The at-large city councilman first gauged how Mayor Jay Gillian and council members felt about allowing dogs on the beach during the summer at a June 23 council meeting. He brought it up again on July 14, saying he was researching the idea, and that it would be something he would try to “champion” for the summer of 2017.

But after the idea recently caused a large stir on the web and on social media, Hartzell said he will no longer pursue it.

“The whole idea of it was to get people’s opinion,” Hartzell said Thursday, Sept. 15. “Nothing was written. I wasn’t trying to pass a law. I brought it up twice in council and nobody said boo.”

Hartzell said the flurry of media attention and reaction from residents and out-of-towners over the last week caused him to re-think the idea. He said the majority of the feedback appeared positive.

He even took a call from former Pennsylvania Gov. Ed Rendell, a summer homeowner on the island who told Hartzell he loved the idea.

But the negatives, including enforcing the use of leashes and the potential for dog waste littering the beach in-season, became too much.

“How do you enforce the leash part of it and how do you enforce picking up the remains? I had to be confident that would happen, and I’m not confident that would happen,” Hartzell said.

Ocean City allows dogs on its beaches from Oct. 1 to April 30. Once the summer nears, canines are banned at all hours.

There is a dog park behind West Avenue on 45th Street, but none of the beaches here are designated for dogs.

Hartzell said he brought his idea forward to allow dogs on the beach in the evening after residents had asked him if Ocean City allows dogs on the beach during summer.

He liked the idea, at first, because he believes a high percentage of residents own dogs, he said.

But the negative comments Hartzell received on social media and by email and phone even came from residents who own dogs, he said.

“They didn’t think other dog owners would clean up,” he said.

He also said he didn’t think the idea of a “dog beach,” or a dog park on the beach, would work, either.

Beach towns in Cape May County, including Wildwood and North Wildwood, have areas for dogs to meander and play on the beach.

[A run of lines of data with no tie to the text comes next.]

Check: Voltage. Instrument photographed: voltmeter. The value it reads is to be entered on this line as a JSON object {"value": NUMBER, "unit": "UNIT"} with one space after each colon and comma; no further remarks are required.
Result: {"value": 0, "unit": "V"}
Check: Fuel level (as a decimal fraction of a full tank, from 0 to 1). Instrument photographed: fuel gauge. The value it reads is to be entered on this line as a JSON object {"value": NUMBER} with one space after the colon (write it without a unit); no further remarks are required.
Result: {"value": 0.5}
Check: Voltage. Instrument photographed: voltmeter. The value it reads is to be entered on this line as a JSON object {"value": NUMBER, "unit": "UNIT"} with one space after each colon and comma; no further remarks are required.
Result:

Wildwood’s dog park, at the Poplar Avenue beach next to Morey’s Piers, allows dogs to play on the sand in an enclosed space.

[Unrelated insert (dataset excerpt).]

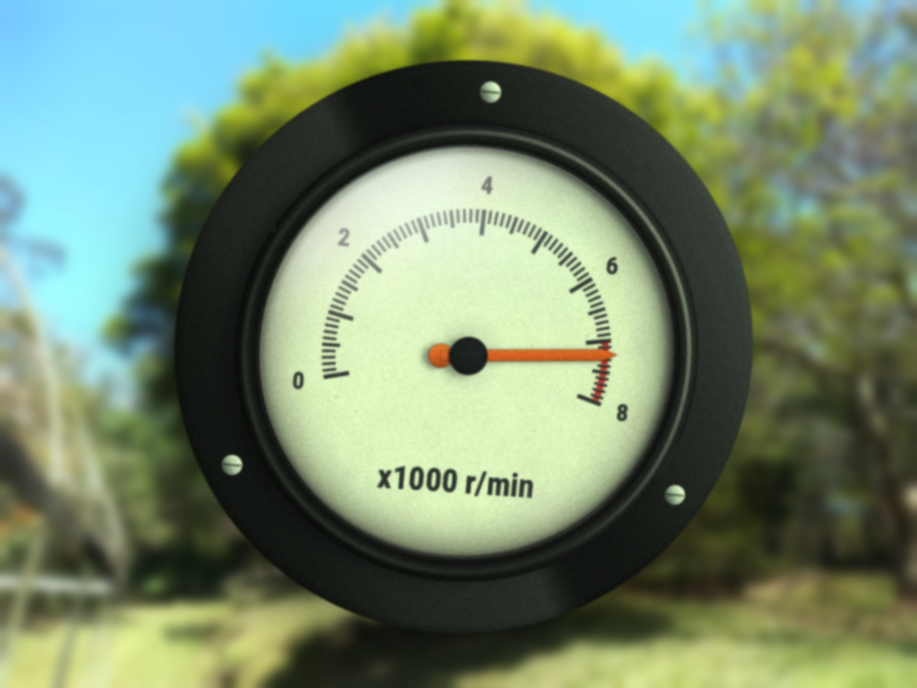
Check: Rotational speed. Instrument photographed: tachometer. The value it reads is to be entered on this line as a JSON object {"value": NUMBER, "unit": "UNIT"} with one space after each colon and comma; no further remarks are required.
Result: {"value": 7200, "unit": "rpm"}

Residents and visitors to the shore can also take their pooch to the mile-long Malibu Beach Wildlife Management Area, known to locals as the “dog beach,” on the Egg Harbor Township side of the Ocean City-Longport bridge.

In Ocean City, though, Hartzell said he thinks beachfront homeowners would object to dogs roaming in their backyard, just like those who objected to having dogs on the beach at all during the most popular time of year on the island.

At this point, he said it would take a “miracle” scenario for the city to push through a compromise that would allow it with little opposition from tourists and homeowners.

“It’s dead,” Hartzell deadpanned. “But, listen, if somebody came up with an idea and a high majority of people thought it would work, I would certainly take a look at it. But I don’t expect that to happen and I’d be shocked if it did. I don’t see it.”